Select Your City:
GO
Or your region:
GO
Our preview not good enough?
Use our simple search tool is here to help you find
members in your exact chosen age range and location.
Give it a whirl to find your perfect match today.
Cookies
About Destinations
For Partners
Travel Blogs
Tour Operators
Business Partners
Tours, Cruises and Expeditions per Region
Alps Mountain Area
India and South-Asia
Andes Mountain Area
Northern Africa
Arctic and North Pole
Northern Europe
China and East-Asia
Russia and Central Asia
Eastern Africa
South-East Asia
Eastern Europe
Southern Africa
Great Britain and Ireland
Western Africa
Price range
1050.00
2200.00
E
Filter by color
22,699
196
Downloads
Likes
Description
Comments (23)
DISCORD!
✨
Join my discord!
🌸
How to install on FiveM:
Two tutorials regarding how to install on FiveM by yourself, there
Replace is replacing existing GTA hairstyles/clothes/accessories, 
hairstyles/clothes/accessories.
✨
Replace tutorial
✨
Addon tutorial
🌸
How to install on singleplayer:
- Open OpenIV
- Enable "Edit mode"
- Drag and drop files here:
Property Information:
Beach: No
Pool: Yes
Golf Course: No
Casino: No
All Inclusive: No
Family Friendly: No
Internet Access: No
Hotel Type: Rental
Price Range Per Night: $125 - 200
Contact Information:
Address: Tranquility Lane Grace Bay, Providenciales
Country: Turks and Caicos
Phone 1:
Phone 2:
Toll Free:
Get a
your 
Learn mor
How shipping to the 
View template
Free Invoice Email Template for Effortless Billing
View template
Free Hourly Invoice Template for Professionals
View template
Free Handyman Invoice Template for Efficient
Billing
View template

What you have to do: Each line in the records above with "Invoice" must be returned.

Written response:
Free Invoice Email Template for Effortless Billing
Free Hourly Invoice Template for Professionals
Free Handyman Invoice Template for Efficient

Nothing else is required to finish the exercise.